Kritk an Arbeitsmarktreform
Clement enttäuscht über Personal Service Agenturen

Die als Kernstück der Hartz-Reform eingeführten Personal Service Agenturen (PSA) haben auch nach Meinung von Bundeswirtschafts- und Arbeitsminister Wolfgang Clement (SPD) die Erwartungen enttäuscht. Bislang seien lediglich 6500 Arbeitslose bei den PSA untergekommen, das sei ein „absolut unbefriedigendes Ergebnis“, sagte der Minister am Mittwoch in Berlin.

HB/dpa BERLIN. Clement wie auch der nordrhein-westfälische Arbeitsminister Harald Schartau (SPD) verteidigten die PSA aber gegen Kritik von Arbeitgebern und Gewerkschaften.
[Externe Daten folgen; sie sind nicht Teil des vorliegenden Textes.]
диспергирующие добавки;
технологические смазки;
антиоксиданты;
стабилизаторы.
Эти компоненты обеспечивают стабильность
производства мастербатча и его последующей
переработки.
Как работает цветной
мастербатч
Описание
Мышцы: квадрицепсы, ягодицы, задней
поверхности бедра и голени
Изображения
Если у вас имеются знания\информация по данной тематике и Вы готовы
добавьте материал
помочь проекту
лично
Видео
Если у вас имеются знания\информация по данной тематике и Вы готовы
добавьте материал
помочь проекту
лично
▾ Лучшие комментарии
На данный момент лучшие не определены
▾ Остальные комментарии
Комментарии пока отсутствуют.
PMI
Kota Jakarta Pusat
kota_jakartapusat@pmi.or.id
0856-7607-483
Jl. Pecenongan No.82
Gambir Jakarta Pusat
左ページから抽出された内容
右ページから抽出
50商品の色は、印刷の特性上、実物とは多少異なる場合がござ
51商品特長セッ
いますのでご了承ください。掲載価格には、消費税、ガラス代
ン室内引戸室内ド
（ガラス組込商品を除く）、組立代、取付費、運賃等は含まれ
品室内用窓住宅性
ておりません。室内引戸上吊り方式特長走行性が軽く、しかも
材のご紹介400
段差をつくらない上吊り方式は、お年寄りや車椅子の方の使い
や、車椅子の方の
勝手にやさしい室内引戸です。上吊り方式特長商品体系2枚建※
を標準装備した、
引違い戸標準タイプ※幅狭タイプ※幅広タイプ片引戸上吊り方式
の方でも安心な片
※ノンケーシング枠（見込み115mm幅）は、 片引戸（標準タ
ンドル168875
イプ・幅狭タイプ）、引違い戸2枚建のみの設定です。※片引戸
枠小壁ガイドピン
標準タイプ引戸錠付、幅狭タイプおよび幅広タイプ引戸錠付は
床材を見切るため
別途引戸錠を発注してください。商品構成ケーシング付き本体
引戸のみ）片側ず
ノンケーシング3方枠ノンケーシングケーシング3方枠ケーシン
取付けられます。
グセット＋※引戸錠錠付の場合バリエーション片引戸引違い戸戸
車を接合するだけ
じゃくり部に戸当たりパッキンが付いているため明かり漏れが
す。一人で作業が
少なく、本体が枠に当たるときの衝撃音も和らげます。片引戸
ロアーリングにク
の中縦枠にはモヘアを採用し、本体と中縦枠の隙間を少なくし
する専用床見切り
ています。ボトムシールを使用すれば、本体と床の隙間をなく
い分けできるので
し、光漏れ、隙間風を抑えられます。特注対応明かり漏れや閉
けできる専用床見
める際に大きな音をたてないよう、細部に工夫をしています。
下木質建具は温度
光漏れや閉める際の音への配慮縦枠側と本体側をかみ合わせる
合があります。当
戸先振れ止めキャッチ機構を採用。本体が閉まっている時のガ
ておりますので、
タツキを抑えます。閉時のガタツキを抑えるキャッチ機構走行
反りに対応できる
Clement kündigte eine Überprüfung an, ob die richtigen Unternehmen beauftragt worden seien. Er peile nach wie vor rund 50 000 Arbeitslose an, die als Leiharbeiter noch in diesem Jahr bei den PSA Beschäftigung finden sollen. Die bisherigen 6500 seien „viel zu wenig“. Er sei zuversichtlich, dass das Konzept an Fahrt gewinne, wenn es konjunkturell weiter aufwärts gehe. Sollten Erfolge aber dauerhaft ausbleiben, müsse man darüber „nachdenken, ob das, was wir eingeleitet haben, richtig ist.“

Schartau nannte die Zusammenarbeit der PSA mit den Arbeitsämtern noch nicht optimal. Er wies mit Clement den Vorwurf zurück, die Agenturen betrieben „Preisdumping“ mit Hilfe von Subventionen. Die Kritik der Arbeitgeber und Zeitarbeitsfirmen an den PSA sei nur deshalb so scharf, weil die Zeitarbeitsunternehmen wegen der konjunkturellen Flaute Probleme hätten, sagte Schartau im WDR. Die Bundesvereinigung der Deutschen Arbeitgeberverbände (BDA) dringt auf eine zügige Abschaffung der PSA.

SPD-Generalsekretär Olaf Scholz verteidigte die geplanten Leistungskürzungen für Arbeitslose. „Unter dem Gesichtspunkt der Teilhabe ist selbst schlecht bezahlte und unbequeme Arbeit besser als staatlich finanzierte Nichtarbeit“, sagte Scholz im Hamburger Magazin „Stern“. Wer länger als ein Jahr arbeitslos sei und danach aus Steuermitteln Unterstützung bekomme, „muss bereit sein, jede Arbeit anzunehmen, die ihm für andere Bürger zumutbar erscheint“.

Reformvorhaben am Kern vorbei

Die Reformvorhaben der Regierung zum Arbeitsmarkt gehen nach Ansicht des Instituts für Wirtschaftsforschung Halle (IWH) am Kern der Probleme vorbei. „Vieles ist nur Flickschusterei. Wenn die Vorschläge endlich auf dem Tisch liegen, wird sofort lauthals über die Reform zur Reform nachgedacht“, sagte IWH-Arbeitsmarktexperte Herbert Buscher in einem dpa-Gespräch. Das Grundproblem sei, dass es in Deutschland ein unzureichendes Angebot an Arbeitsstellen gebe, die besetzt werden könnten.

Kritik an den Reformplänen für den Arbeitsmarkt äußerte auch der Zentralverband des Deutschen Handwerks (ZDH). Generalsekretär Hanns- Eberhard Schleyer forderte die Regierung wie schon zuvor der DGB auf, die Umfinanzierung für die Zusammenlegung von Arbeitslosen- und Sozialhilfe grundlegend zu überarbeiten. Er verlangte eine „ehrliche, transparente und entlastungswirksame Lösung“, die kurzfristig die Senkung des Beitragssatzes zur Arbeitslosenversicherung von 6,5 auf 4,5 Prozent ermögliche und den Kommunen wieder Handlungsspielraum für Infrastruktur-Investitionen gebe. Der Bundesverband mittelständische Wirtschaft verlangte ebenfalls Korrekturen.